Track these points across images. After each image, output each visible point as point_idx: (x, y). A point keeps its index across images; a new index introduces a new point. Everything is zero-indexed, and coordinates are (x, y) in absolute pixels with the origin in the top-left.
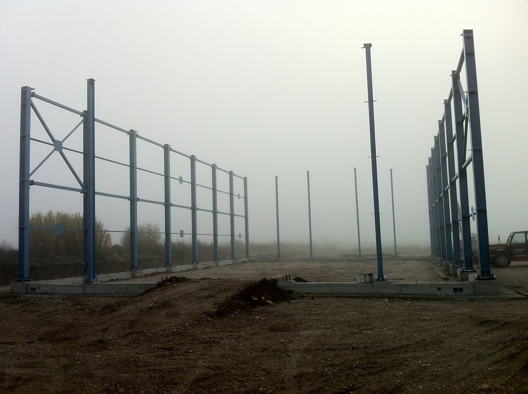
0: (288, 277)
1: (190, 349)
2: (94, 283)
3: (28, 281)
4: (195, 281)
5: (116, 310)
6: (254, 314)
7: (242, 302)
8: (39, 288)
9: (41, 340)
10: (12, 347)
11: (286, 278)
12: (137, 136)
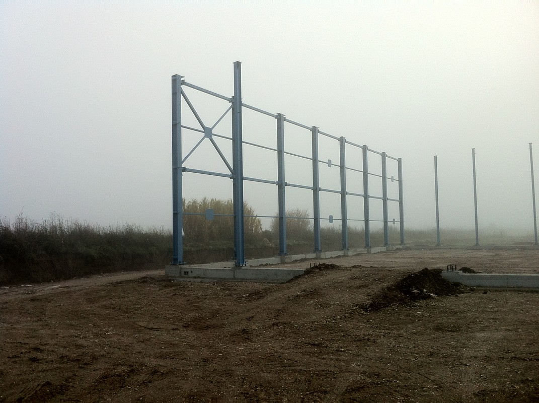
0: (454, 267)
1: (341, 347)
2: (243, 268)
3: (182, 264)
4: (346, 269)
5: (263, 297)
6: (416, 309)
7: (401, 294)
8: (192, 272)
9: (186, 326)
10: (157, 333)
11: (452, 268)
12: (285, 119)
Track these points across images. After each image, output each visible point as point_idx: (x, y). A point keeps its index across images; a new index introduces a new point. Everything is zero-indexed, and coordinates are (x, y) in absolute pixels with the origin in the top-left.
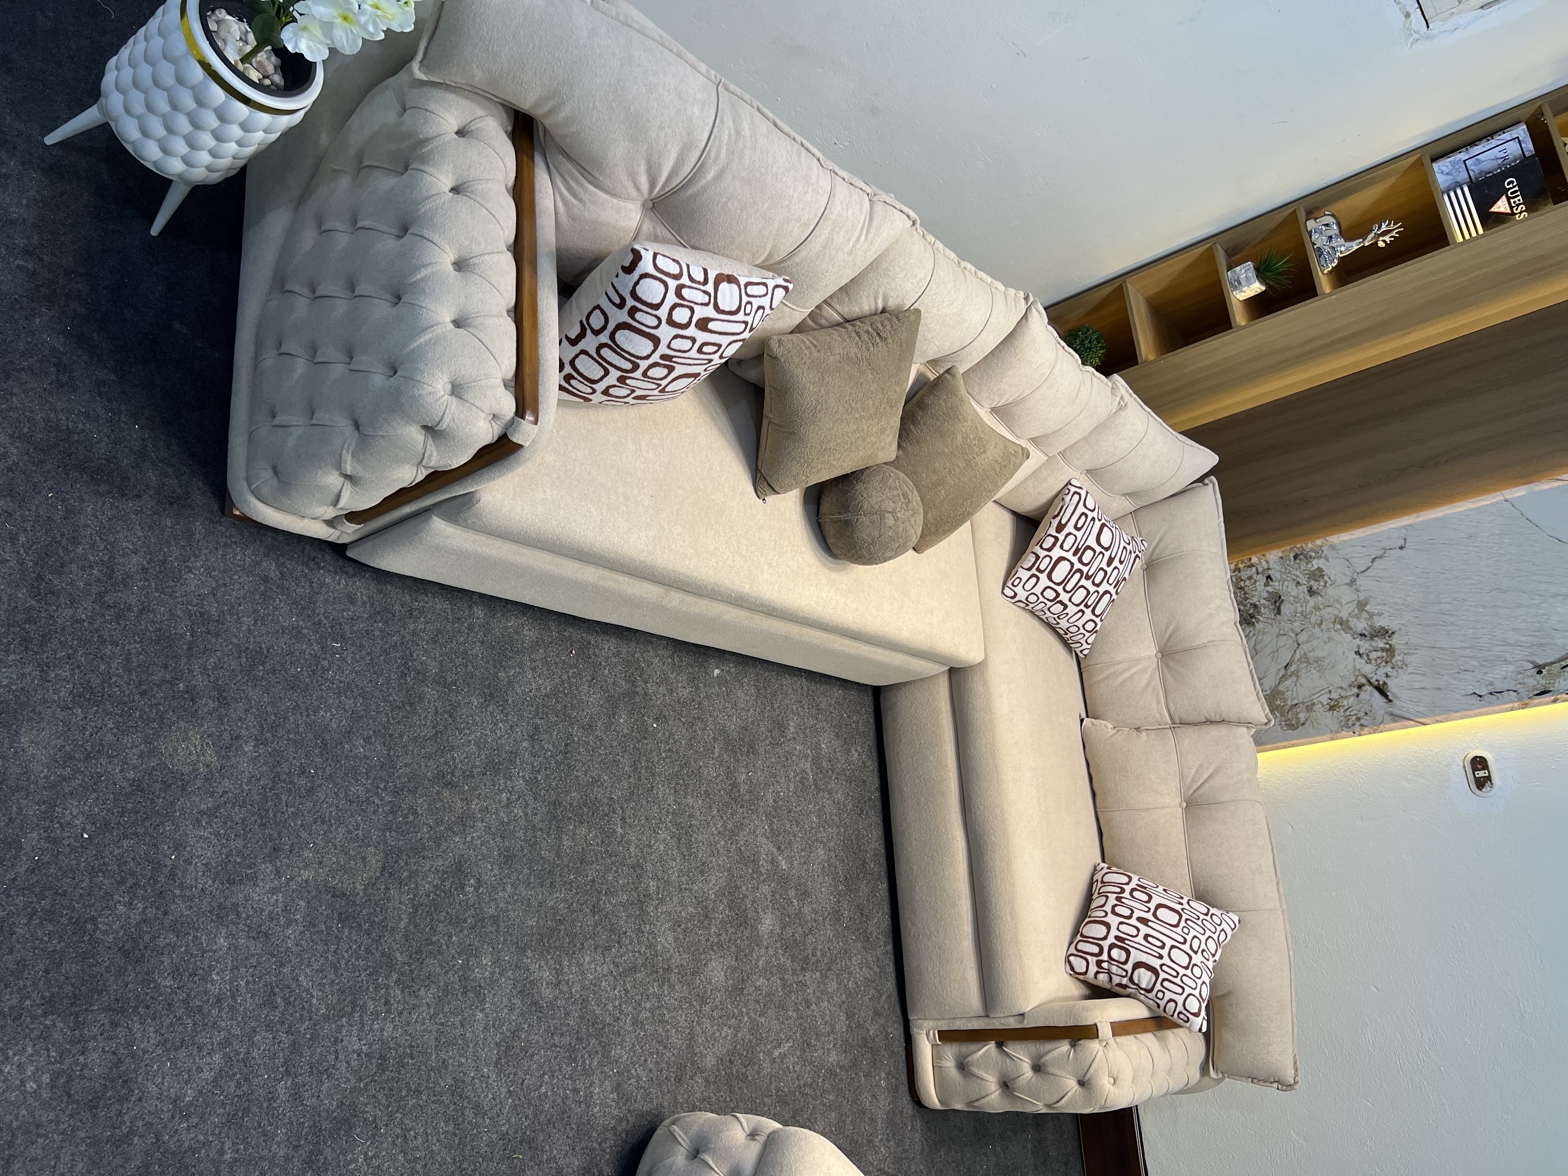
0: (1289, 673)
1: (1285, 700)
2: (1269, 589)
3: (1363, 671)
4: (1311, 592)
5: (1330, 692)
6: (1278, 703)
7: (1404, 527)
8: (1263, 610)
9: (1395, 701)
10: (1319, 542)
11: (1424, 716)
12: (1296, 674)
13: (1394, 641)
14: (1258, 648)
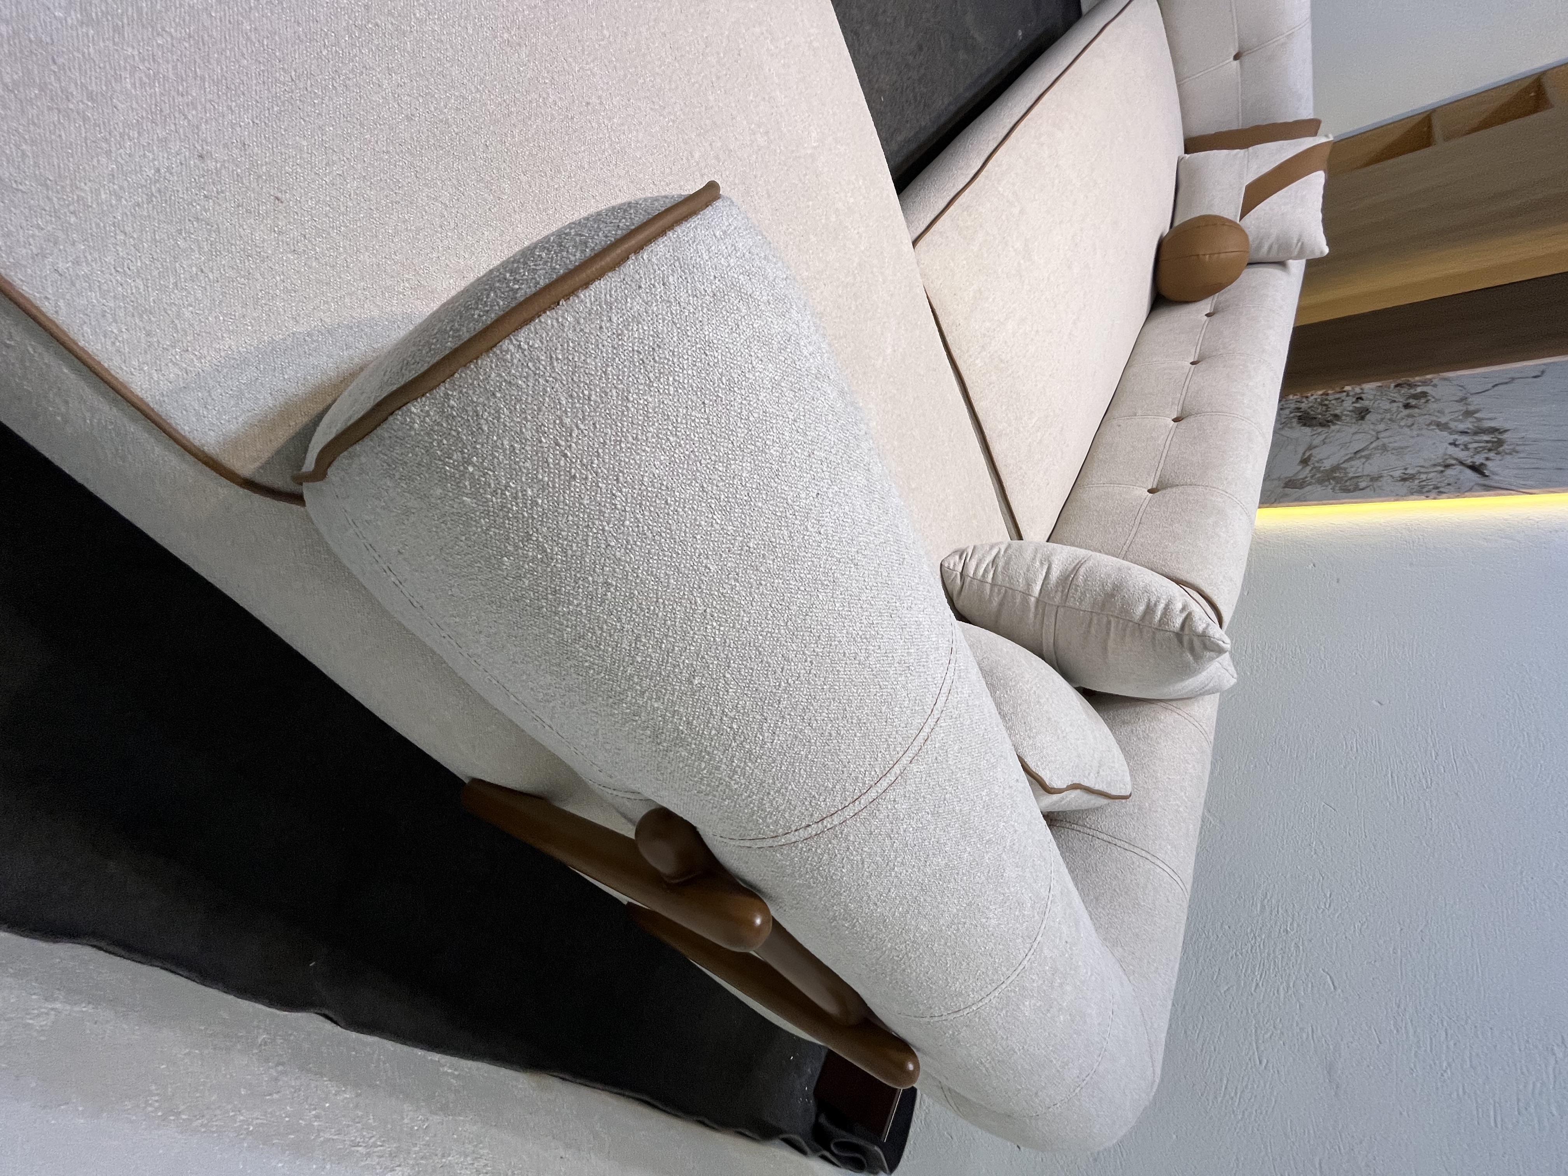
0: (1358, 456)
1: (1346, 473)
2: (1357, 405)
3: (1455, 456)
4: (1407, 406)
5: (1406, 469)
6: (1337, 475)
7: (1544, 364)
8: (1344, 418)
9: (1493, 477)
10: (1429, 377)
11: (1531, 487)
12: (1367, 458)
13: (1505, 436)
14: (1327, 441)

========================

What is being asked: Rewrite all the items with "top-left" changed to "upper-left" and everything else left as it is. Leave out the pictures.

Problem solution:
Track these points across images. After each image, output each visible point as point_idx: (x, y). A point keeps its index across images; a new index introduces a new point. Everything is zero-indexed, and coordinates are (x, y) in absolute pixels with the origin in the upper-left.
0: (288, 277)
1: (190, 349)
2: (94, 283)
3: (28, 281)
4: (195, 281)
5: (116, 310)
6: (254, 314)
7: (242, 302)
8: (39, 288)
9: (41, 340)
10: (12, 347)
11: (286, 278)
12: (137, 136)
0: (454, 267)
1: (341, 347)
2: (243, 268)
3: (182, 264)
4: (346, 269)
5: (263, 297)
6: (416, 309)
7: (401, 294)
8: (192, 272)
9: (186, 326)
10: (157, 333)
11: (452, 268)
12: (285, 119)
Track these points across images. After each image, output each visible point as point_idx: (x, y). A point keeps its index across images; a new index introduces a new point. Everything is zero-indexed, and coordinates are (x, y) in absolute pixels with the origin in the upper-left.
0: (1289, 673)
1: (1285, 700)
2: (1269, 589)
3: (1363, 671)
4: (1311, 592)
5: (1330, 692)
6: (1278, 703)
7: (1404, 527)
8: (1263, 610)
9: (1395, 701)
10: (1319, 542)
11: (1424, 716)
12: (1296, 674)
13: (1394, 641)
14: (1258, 648)
0: (1358, 456)
1: (1346, 473)
2: (1357, 405)
3: (1455, 456)
4: (1407, 406)
5: (1406, 469)
6: (1337, 475)
7: (1544, 364)
8: (1344, 418)
9: (1493, 477)
10: (1429, 377)
11: (1531, 487)
12: (1367, 458)
13: (1505, 436)
14: (1327, 441)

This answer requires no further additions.